---------- Given data ----------
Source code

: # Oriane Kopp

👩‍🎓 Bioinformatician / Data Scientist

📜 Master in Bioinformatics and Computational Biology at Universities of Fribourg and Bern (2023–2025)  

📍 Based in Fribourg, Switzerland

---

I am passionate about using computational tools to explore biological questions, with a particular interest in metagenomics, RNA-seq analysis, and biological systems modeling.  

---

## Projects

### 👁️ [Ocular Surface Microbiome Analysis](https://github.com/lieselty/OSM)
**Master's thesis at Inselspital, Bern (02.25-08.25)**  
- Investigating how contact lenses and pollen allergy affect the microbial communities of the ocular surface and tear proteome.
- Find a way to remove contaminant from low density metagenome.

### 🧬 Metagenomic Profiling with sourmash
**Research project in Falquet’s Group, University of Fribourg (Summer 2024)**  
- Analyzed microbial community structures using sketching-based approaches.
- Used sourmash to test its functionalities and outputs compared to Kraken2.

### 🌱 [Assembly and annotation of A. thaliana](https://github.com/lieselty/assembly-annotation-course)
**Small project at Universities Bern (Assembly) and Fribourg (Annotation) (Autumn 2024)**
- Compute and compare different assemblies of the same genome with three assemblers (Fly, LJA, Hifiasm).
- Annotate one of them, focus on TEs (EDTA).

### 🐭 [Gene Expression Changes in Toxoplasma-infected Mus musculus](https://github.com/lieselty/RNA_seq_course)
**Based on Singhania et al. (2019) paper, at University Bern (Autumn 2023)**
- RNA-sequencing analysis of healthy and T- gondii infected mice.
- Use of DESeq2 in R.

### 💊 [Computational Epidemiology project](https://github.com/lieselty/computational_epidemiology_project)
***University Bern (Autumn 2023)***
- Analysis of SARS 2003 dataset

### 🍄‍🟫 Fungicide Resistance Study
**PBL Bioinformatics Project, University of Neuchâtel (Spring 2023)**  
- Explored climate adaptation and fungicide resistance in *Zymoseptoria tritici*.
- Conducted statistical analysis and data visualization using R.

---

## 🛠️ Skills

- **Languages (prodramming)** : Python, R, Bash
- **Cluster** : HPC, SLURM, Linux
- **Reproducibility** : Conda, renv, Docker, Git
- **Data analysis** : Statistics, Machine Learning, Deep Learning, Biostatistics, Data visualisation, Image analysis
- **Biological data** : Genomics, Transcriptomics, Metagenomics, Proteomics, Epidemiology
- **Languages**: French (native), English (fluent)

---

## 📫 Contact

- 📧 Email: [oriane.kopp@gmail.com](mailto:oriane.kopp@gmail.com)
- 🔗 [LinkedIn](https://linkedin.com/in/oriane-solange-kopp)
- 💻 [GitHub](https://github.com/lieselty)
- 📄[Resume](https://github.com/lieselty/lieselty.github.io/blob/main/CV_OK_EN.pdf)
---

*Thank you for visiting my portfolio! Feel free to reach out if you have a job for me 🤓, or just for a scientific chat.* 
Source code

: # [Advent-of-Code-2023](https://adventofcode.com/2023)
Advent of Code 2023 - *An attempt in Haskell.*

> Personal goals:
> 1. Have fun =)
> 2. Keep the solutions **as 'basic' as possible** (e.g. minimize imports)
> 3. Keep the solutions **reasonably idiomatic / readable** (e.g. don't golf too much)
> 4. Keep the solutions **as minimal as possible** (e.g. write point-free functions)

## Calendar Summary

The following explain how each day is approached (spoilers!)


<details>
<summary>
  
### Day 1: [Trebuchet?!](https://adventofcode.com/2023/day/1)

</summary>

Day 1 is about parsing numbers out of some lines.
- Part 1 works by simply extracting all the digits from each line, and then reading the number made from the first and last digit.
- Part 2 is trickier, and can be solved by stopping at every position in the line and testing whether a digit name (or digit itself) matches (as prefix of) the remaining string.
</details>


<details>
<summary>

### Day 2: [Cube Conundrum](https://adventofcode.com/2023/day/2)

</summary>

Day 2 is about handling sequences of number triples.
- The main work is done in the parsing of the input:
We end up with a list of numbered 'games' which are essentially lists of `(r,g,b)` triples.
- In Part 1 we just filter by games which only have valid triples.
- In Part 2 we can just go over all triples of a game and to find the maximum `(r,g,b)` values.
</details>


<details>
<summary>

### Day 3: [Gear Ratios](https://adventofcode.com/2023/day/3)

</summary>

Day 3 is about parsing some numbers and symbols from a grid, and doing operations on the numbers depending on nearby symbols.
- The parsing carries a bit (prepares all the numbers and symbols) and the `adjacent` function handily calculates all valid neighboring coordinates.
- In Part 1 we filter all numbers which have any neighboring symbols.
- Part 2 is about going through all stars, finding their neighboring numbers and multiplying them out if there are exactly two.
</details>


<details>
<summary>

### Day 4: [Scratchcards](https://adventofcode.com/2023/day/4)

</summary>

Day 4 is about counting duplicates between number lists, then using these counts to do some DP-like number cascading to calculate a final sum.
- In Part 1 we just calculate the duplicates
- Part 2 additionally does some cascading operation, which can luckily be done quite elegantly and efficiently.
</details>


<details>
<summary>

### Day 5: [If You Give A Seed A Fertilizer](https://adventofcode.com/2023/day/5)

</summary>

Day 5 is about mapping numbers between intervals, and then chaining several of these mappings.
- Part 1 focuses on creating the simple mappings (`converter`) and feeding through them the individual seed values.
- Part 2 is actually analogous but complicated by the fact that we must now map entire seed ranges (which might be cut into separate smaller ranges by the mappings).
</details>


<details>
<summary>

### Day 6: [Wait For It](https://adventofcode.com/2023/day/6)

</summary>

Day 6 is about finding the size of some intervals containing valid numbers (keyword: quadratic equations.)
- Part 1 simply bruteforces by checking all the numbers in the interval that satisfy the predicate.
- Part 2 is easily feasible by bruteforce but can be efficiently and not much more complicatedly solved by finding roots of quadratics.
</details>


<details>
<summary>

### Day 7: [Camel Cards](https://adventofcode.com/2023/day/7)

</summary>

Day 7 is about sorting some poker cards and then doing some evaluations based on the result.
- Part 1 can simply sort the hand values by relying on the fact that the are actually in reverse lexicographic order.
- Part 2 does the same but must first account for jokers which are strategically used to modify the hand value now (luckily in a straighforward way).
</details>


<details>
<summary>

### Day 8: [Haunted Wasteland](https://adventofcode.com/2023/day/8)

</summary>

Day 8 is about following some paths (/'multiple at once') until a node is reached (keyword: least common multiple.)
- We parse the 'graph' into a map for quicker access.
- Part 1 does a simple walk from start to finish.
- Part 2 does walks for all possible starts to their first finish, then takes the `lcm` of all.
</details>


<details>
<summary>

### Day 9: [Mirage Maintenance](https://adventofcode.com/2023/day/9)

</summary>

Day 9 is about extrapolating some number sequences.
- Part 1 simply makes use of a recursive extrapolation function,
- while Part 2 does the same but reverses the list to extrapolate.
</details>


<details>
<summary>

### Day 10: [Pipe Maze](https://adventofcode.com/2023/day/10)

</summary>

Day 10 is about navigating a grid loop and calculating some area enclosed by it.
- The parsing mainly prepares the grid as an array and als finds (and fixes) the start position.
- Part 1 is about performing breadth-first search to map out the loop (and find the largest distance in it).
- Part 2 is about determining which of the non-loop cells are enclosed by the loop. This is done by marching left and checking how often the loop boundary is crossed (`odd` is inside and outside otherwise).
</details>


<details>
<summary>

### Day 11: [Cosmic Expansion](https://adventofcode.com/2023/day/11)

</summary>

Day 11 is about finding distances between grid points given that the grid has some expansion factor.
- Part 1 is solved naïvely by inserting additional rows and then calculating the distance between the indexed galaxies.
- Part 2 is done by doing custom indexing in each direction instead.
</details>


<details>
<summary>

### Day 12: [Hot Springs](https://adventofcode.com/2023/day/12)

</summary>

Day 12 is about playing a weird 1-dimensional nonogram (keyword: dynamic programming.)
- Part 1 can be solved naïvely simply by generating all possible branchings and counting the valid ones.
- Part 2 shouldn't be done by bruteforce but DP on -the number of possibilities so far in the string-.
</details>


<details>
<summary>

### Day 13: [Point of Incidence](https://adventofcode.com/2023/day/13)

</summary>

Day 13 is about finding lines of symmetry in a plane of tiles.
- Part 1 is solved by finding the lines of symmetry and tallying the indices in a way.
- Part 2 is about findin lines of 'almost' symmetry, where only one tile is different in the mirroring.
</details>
----------
* Problem statement *
If a line in the entries contains the word "from", copy that line out.

* Result of the exercise *
- Find a way to remove contaminant from low density metagenome.
- Part 1 works by simply extracting all the digits from each line, and then reading the number made from the first and last digit.
Day 3 is about parsing some numbers and symbols from a grid, and doing operations on the numbers depending on nearby symbols.
- Part 1 does a simple walk from start to finish.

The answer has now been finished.